Still, Glam did have ‘real’ precursors, too. In the Velvet Underground, so studiedly unflamboyant from 1965, Reed had long played games with manipulative pre-Stonewall ambivalence. Alice Cooper’s eyelinered shock-vaudeville had been launched in 1968 from Frank Zappa’s LA-based freak circus. Post-Stonewall streetpunks the New York Dolls formed in 1970 to prowl those skewlit alleyways of rock’n’roll where Little Richard, the Stones and the 60s girl groups couldn’t be told apart. And Marc Bolan’s Tyrannosaurus Rex, dippy utopian folkies, went electric in 1971 with ‘Get It On’, swapping free-festival credibility for teenybop chart power.

Boasting such un-arty chart stalwarts as Elton John, The Sweet, Slade, Wizzard, Queen and Mud, Glitter Rock was exactly co-eval with Glam (Gary Glitter’s first single ‘Rock & Roll (Parts 1 & 2)’ had charted in June 1972), but long outlasted even neo-Glam wannabes Cockney Rebel and Sparks, who both briefly flourished 1974-5. However, by then, Glitter had ineluctably devolved into an instant rolling nostalgia of itself, chummier than it was transgressive.

Roxy Music would flicker in and out of transmission until the mid-80s. Bowie trundles on, a prisoner of his best eight years. And Iggy Pop? 31 years after the Stooges began, he abides undimmed, outside time and all style.

TASK REQUIREMENTS »
Say whether each statement agrees with the passage on Glam rock, answering yes or no and quoting the deciding words of the passage. 1. Alice Cooper's act was launched in 1968 from Frank Zappa's circle. 2. The New York Dolls formed in 1965. 3. Gary Glitter's first single charted in June 1972.

Lens distortion parameter data »
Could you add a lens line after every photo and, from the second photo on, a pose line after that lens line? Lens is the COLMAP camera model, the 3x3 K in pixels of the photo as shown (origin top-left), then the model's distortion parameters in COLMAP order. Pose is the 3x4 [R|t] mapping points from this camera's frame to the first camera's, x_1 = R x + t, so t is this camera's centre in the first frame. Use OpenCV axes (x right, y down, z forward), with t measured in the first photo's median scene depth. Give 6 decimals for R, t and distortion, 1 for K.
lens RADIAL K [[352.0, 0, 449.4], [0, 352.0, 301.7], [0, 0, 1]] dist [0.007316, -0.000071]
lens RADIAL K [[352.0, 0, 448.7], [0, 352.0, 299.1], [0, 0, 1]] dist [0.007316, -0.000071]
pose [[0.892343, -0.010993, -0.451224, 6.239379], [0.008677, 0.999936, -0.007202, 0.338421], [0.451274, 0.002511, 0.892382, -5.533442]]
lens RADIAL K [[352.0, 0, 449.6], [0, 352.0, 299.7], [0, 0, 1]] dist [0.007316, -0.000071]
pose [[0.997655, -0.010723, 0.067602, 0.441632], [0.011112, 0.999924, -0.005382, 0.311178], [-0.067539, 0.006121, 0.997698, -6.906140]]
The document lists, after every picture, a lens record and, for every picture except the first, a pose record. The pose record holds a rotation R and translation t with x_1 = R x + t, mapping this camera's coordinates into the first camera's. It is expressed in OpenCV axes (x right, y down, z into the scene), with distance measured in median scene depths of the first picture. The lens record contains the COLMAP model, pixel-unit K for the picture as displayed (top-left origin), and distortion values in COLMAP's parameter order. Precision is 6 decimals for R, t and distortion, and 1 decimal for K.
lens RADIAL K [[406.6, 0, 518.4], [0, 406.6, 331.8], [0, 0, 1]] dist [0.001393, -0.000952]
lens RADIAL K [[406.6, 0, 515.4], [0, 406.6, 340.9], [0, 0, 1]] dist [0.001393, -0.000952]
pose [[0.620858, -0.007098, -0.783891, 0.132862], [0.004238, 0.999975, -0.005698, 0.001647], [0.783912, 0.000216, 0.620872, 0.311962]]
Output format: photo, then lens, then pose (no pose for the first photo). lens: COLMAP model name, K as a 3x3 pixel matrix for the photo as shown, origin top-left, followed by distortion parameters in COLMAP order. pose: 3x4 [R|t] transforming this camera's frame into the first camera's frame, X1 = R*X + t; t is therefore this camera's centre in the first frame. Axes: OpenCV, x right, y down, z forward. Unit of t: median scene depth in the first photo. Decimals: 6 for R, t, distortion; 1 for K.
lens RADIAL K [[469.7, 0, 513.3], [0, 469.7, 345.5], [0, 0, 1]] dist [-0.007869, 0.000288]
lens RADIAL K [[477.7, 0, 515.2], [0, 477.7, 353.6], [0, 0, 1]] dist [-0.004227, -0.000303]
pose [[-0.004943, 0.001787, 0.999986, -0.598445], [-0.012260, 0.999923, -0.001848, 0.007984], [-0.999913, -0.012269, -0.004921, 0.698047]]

RESULT FOR THIS TASK »
1. Yes: "Alice Cooper’s eyelinered shock-vaudeville had been launched in 1968 from Frank Zappa’s LA-based freak circus."
2. No: "Post-Stonewall streetpunks the New York Dolls formed in 1970"
3. Yes: "Gary Glitter’s first single ‘Rock & Roll (Parts 1 & 2)’ had charted in June 1972"